Per i giudici della Corte costituzionale il commissariamento della sanità in Calabria è «parzialmente incostituzionale». 

«In situazioni particolarmente critiche come quella dell’ultradecennale commissariamento della sanità della regione Calabria, lo Stato non può limitarsi a un “mero avvicendamento del vertice, senza considerare l’inefficienza dell’intera struttura sulla quale tale vertice è chiamato a operare in nome dello Stato”», è scritto nella sentenza, redatta dal giudice Luca Antonini, che ha ritenuto illegittimo il decreto di novembre 2020 (convertito in legge un mese dopo) con cui il governo aveva disposto misure urgenti per il rilancio del servizio sanitario regionale.

«È quindi incostituzionale non avere previsto che al prevalente fabbisogno della struttura di supporto del commissario ad acta debba provvedere “direttamente lo Stato” con personale esterno. È altresì incostituzionale avere imposto alla Regione di mettere a disposizione un contingente “minimo” anziché “massimo” di 25 unità di personale regionale», riporta il comunicato di Palazzo della Consulta.

Secondo la Corte, occorre un intervento che comporti una prevalente sostituzione della struttura inefficiente con personale esterno altamente qualificato e fornito direttamente dallo Stato, in modo da evitare anche ogni possibile condizionamento ambientale.

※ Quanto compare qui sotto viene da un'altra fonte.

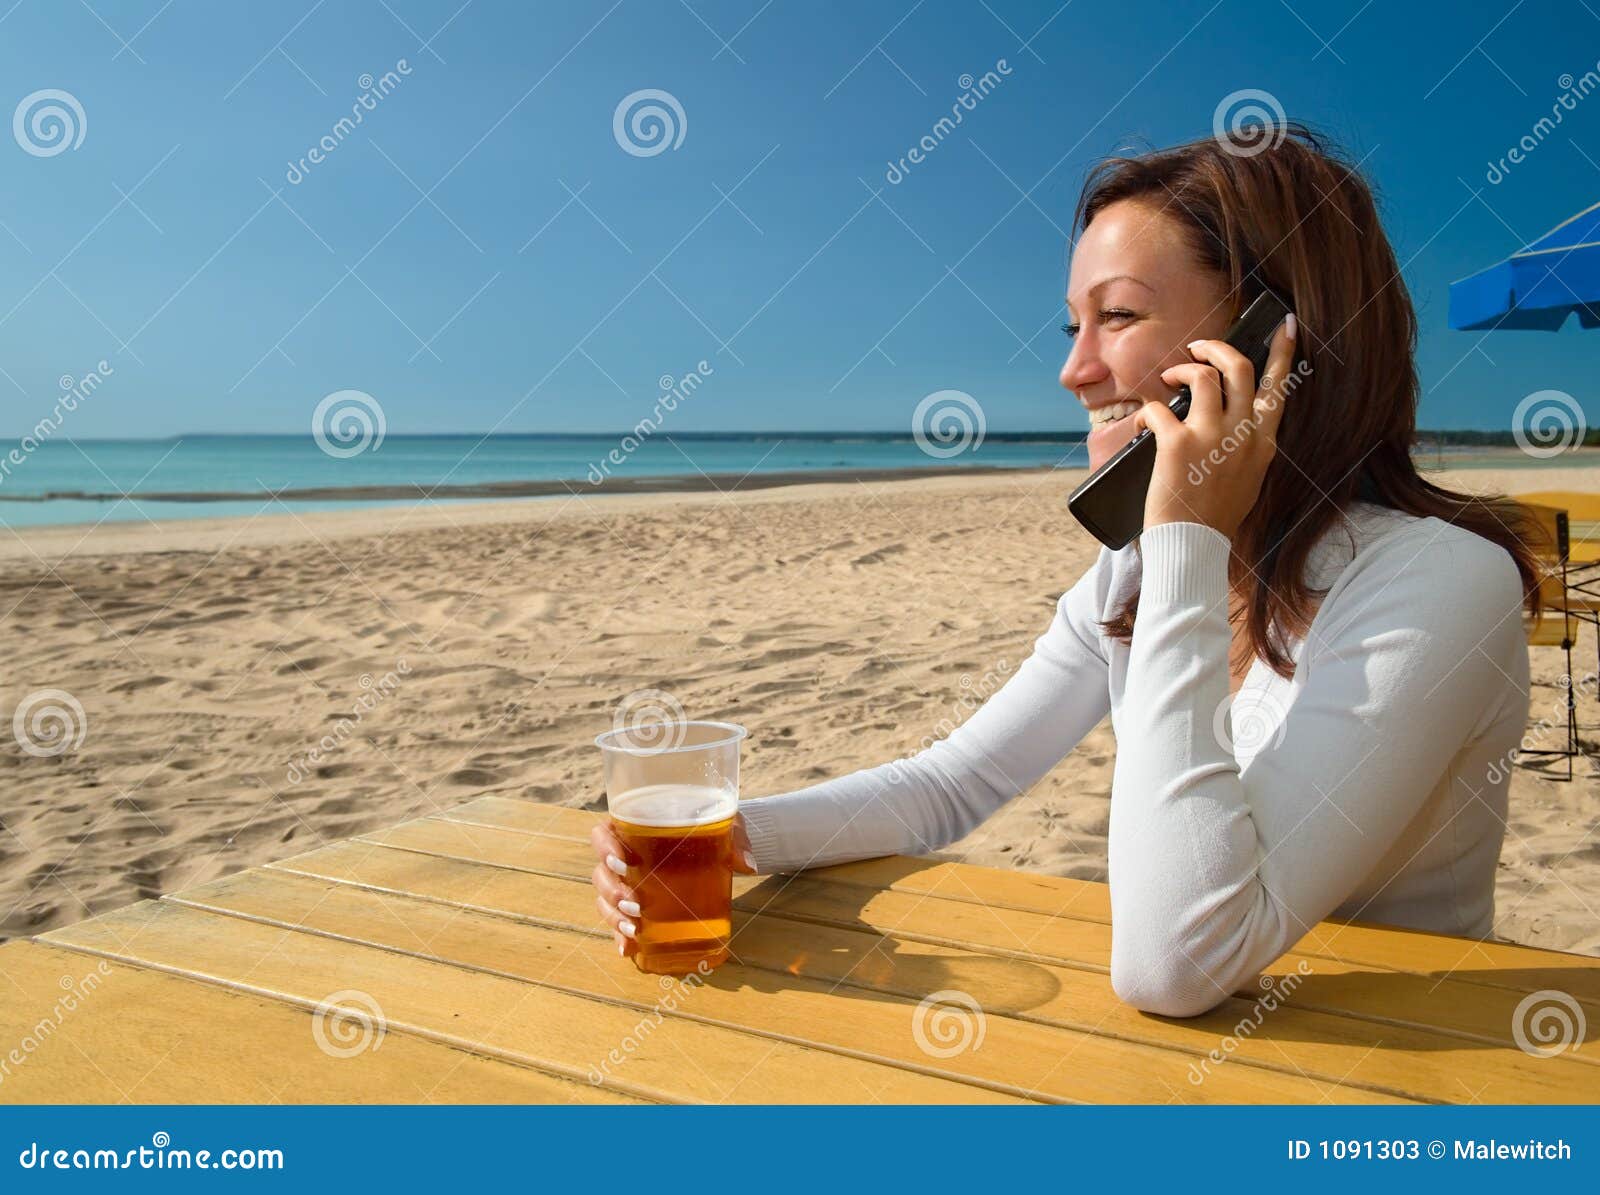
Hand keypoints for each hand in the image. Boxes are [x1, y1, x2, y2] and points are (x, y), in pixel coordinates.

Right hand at [589, 813, 757, 959]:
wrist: (718, 839)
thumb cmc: (710, 824)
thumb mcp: (725, 823)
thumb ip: (735, 838)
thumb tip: (748, 865)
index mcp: (633, 826)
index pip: (602, 834)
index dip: (604, 848)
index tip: (623, 862)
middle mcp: (623, 854)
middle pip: (601, 874)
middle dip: (612, 892)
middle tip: (635, 905)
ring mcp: (627, 882)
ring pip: (605, 900)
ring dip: (614, 917)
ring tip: (633, 929)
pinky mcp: (636, 904)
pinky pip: (619, 920)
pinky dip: (620, 936)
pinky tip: (628, 949)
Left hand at [1131, 313, 1297, 539]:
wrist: (1193, 545)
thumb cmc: (1215, 516)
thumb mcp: (1248, 478)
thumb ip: (1247, 446)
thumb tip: (1235, 420)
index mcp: (1263, 443)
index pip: (1279, 388)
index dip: (1283, 352)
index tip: (1285, 326)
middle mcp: (1242, 434)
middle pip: (1239, 368)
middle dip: (1217, 347)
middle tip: (1199, 346)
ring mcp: (1211, 437)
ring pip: (1202, 376)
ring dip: (1182, 370)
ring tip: (1169, 379)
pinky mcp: (1177, 445)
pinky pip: (1158, 408)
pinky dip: (1146, 412)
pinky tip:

Nella stessa pronuncia, la Corte ha dichiarato anche l’illegittimità dell’assegnazione del contributo triennale di solidarietà di 60 milioni di euro e, in alternativa al piano di rientro presentato dal Commissario per il periodo 2022-2023, l’approvazione di un nuovo piano di rientro presentato dalla Regione. Questo piano infatti assolve «la medesima funzione del programma operativo predisposto dal commissario ad acta e pertanto, qualora riconosciuto idoneo dal Consiglio dei ministri», dimostrerebbe la volontà della Regione di intraprendere un cammino per uscire dalla lunga situazione di stallo.